The data Block Start

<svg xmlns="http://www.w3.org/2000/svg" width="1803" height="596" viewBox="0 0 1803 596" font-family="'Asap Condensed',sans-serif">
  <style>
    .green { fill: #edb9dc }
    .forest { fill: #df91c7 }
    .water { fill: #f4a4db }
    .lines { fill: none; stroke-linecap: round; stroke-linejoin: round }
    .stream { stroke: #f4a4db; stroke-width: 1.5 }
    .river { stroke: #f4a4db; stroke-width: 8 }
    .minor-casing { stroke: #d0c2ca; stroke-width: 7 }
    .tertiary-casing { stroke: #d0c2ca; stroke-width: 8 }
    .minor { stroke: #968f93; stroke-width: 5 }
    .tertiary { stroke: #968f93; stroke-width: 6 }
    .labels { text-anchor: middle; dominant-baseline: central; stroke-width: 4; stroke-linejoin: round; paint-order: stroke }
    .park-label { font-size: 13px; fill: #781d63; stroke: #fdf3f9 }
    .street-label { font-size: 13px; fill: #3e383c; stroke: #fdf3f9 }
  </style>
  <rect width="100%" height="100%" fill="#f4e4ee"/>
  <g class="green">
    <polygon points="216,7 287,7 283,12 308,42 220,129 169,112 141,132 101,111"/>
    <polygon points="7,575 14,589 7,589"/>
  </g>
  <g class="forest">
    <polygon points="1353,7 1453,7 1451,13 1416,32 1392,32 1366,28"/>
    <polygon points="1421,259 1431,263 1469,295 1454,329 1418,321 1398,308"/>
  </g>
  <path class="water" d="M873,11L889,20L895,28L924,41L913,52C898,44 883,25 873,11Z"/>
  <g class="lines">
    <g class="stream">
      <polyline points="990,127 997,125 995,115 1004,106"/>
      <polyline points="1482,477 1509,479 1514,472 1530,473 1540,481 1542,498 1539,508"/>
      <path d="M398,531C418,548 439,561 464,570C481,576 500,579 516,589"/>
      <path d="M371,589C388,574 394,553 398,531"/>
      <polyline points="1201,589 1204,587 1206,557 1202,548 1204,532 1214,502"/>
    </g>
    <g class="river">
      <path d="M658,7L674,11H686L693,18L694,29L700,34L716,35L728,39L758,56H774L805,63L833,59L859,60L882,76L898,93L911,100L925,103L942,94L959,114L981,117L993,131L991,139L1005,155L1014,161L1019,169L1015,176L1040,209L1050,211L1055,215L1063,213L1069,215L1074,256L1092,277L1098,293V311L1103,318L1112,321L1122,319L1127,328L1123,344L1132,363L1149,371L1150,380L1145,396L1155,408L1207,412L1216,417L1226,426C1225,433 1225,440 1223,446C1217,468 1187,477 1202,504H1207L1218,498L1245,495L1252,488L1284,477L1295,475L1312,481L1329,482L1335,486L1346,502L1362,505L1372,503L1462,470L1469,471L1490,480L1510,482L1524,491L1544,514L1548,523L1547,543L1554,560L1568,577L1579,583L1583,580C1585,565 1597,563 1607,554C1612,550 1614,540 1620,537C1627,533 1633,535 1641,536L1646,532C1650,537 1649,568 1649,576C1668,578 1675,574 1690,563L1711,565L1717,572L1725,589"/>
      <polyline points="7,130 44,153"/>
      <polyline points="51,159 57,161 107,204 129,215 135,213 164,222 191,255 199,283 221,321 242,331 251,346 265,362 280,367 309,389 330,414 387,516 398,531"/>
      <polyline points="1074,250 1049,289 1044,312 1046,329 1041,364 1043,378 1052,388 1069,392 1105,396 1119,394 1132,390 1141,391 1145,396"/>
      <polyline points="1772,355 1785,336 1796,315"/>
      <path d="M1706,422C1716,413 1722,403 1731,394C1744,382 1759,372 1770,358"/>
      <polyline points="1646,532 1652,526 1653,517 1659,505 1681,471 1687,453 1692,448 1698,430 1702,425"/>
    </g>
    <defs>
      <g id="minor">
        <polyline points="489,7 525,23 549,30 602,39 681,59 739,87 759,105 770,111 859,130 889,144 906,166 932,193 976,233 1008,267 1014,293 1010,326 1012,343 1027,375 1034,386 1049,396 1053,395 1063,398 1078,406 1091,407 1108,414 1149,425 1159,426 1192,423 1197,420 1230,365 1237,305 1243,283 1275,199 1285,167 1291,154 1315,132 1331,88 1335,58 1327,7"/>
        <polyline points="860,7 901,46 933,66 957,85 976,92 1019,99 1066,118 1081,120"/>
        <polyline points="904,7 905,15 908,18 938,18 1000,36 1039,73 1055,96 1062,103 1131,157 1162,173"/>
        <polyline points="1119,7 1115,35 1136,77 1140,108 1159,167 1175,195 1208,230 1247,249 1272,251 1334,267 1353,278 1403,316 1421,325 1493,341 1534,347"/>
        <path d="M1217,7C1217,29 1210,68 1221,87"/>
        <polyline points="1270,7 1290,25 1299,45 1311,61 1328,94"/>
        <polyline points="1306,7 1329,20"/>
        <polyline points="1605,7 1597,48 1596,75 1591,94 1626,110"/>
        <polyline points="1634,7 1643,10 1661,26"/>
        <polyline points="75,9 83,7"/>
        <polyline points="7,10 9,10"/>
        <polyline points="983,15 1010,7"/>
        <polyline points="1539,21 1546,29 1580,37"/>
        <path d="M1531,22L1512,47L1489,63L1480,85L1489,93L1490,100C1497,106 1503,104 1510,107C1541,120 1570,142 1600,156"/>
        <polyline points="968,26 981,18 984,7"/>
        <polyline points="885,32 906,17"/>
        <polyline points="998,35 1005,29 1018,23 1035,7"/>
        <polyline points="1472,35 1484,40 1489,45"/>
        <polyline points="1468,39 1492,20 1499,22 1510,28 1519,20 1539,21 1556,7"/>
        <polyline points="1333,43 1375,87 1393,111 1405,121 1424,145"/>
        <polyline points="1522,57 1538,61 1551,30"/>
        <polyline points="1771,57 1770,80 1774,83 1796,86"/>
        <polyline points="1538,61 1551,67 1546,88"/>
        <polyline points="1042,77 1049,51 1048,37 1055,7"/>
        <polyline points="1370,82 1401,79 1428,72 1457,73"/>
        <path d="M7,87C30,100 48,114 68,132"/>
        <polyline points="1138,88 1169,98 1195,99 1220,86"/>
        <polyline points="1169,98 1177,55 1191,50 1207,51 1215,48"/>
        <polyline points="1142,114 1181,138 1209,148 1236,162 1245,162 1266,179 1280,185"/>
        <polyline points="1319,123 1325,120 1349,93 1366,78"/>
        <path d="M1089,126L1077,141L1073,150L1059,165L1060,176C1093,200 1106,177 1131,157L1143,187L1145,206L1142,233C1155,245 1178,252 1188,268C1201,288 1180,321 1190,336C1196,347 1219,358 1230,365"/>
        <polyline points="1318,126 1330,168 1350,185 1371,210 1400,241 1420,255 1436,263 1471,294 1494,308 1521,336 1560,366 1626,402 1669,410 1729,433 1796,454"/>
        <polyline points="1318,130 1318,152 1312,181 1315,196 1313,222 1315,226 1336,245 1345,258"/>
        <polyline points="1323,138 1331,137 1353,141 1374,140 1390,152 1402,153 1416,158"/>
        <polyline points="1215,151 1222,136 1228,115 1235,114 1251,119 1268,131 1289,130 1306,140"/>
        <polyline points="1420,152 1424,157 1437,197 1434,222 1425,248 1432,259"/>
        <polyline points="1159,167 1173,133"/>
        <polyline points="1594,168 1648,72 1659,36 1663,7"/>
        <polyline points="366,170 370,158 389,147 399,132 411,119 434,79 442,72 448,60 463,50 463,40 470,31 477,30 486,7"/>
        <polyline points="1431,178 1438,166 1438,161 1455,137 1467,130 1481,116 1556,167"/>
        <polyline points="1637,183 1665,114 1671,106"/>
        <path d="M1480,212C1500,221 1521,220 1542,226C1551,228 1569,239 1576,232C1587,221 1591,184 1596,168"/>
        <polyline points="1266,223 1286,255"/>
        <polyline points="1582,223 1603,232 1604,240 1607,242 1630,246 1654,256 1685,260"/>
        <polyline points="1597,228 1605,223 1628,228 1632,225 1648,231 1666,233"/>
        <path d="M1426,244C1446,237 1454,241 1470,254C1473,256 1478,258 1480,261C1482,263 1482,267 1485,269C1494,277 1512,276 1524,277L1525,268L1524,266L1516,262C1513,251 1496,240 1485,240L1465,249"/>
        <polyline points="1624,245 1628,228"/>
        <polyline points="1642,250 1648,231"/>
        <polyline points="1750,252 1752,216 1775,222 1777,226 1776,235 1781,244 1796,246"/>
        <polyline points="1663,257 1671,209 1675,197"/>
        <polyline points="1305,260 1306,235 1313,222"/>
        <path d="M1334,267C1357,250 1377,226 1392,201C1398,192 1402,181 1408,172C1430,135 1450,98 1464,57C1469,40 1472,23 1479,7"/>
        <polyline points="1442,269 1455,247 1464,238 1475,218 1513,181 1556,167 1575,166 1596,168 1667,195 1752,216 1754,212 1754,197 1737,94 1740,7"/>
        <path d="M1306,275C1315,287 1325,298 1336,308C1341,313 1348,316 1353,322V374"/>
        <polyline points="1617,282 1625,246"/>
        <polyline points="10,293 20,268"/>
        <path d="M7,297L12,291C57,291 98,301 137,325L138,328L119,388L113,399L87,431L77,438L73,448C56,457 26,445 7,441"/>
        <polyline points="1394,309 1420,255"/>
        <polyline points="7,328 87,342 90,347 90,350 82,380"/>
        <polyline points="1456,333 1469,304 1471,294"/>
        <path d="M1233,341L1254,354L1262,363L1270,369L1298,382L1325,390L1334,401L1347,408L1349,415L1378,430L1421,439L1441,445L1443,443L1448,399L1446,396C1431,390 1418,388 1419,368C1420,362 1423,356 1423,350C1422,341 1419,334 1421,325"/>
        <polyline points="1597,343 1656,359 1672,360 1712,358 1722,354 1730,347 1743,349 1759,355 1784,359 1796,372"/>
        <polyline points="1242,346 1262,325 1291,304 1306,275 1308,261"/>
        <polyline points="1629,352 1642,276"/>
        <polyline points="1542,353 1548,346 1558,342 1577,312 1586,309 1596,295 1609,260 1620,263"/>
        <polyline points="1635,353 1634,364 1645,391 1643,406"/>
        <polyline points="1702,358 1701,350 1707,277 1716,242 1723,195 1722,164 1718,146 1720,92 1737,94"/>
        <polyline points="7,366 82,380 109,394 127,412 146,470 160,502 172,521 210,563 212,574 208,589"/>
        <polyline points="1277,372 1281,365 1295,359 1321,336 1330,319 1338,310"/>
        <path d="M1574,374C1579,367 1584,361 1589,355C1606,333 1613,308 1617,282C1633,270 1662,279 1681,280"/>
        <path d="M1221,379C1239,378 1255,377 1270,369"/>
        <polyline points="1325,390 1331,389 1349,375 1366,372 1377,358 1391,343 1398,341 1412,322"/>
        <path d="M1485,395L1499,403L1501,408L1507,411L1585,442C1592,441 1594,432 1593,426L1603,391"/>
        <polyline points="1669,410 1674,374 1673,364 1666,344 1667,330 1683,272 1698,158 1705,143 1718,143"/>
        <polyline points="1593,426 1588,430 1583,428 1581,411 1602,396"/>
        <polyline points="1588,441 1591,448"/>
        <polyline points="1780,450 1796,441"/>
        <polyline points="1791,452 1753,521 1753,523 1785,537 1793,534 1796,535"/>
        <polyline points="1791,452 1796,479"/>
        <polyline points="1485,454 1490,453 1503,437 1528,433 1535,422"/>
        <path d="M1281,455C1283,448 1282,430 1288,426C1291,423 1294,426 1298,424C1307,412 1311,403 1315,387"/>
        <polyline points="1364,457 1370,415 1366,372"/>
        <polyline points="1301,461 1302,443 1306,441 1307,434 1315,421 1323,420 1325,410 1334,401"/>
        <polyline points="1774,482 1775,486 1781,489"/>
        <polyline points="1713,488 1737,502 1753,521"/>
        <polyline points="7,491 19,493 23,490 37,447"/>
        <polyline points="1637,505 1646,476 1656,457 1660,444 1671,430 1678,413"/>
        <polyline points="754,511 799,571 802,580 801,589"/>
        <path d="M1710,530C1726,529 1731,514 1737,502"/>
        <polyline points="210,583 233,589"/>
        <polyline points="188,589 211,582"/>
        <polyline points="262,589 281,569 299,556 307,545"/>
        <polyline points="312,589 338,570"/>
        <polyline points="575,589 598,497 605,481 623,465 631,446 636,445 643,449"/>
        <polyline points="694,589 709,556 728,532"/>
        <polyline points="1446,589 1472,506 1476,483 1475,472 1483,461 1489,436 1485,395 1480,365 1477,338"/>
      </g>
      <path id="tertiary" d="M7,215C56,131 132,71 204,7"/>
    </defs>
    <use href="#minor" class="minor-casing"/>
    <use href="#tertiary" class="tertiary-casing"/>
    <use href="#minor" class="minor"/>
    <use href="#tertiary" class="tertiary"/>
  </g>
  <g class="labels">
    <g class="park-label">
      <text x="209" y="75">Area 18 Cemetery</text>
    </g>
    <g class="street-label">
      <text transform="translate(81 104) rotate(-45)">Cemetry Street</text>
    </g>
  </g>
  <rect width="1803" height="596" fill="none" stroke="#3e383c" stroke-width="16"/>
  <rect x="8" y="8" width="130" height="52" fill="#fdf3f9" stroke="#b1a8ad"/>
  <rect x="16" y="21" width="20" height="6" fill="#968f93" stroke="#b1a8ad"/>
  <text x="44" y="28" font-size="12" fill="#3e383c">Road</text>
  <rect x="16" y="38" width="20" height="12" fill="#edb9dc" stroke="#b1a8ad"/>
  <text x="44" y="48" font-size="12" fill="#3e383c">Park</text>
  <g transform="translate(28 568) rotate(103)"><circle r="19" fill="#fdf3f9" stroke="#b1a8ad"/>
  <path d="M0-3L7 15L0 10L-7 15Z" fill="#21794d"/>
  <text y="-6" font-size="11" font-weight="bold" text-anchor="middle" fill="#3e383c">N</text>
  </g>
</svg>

The data Block End

Using the listing above, report each line that mentions the word "lines".

    .lines { fill: none; stroke-linecap: round; stroke-linejoin: round }
  <g class="lines">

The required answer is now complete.